## Data section
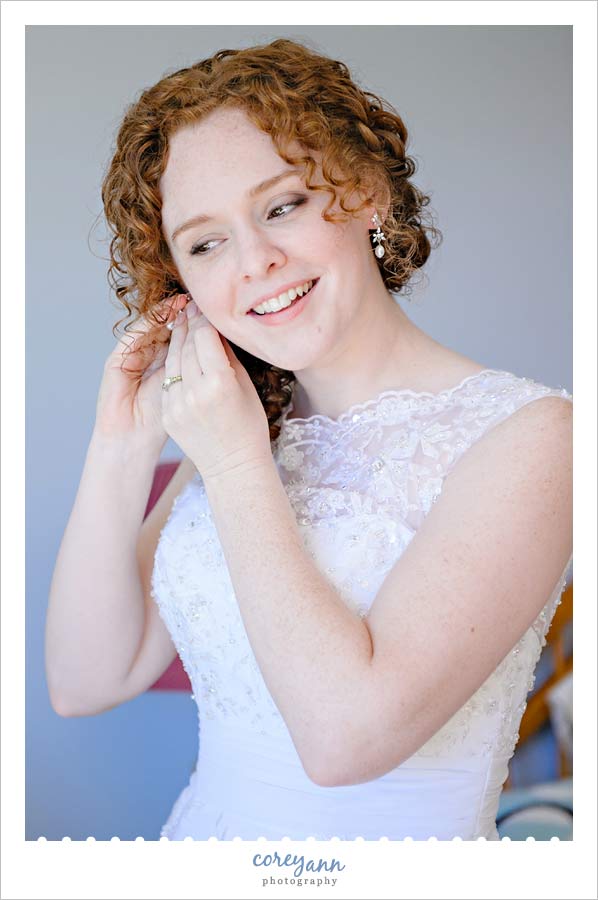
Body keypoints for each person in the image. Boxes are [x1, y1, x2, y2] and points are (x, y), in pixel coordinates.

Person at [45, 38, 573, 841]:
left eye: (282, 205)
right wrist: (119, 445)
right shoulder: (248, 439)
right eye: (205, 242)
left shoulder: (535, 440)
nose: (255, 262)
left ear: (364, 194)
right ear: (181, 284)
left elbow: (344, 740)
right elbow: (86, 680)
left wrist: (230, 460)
---
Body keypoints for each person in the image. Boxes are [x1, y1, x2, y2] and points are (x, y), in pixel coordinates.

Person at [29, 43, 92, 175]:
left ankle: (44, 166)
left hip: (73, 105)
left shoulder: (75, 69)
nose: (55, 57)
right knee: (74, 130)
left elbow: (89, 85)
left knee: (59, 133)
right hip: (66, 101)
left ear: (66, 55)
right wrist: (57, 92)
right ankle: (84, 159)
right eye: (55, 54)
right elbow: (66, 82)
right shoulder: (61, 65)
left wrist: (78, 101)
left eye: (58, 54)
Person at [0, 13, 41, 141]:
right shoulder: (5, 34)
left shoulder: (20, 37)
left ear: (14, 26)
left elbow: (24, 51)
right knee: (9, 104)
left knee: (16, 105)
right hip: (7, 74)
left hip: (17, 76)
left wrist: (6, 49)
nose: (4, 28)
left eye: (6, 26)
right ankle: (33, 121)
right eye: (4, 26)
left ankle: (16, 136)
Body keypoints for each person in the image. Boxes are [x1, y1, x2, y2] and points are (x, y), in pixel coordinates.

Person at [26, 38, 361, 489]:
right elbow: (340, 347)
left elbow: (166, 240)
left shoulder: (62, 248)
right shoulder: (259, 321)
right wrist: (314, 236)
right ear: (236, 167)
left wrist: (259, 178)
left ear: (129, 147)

## Your goal
Looking back over the data above, restate word for word the lines that begin at the line with "left eye: (6, 26)" and end at the line with "left ear: (129, 147)", inclusive.

## Answer section
left eye: (6, 26)
right ankle: (33, 121)
right eye: (4, 26)
left ankle: (16, 136)
Body keypoints for each person in the image. Boxes are [x1, y1, x2, y2] and points are (x, y), in pixel coordinates.

Person at [26, 38, 361, 489]:
right elbow: (340, 347)
left elbow: (166, 240)
left shoulder: (62, 248)
right shoulder: (259, 321)
right wrist: (314, 236)
right ear: (236, 167)
left wrist: (259, 178)
left ear: (129, 147)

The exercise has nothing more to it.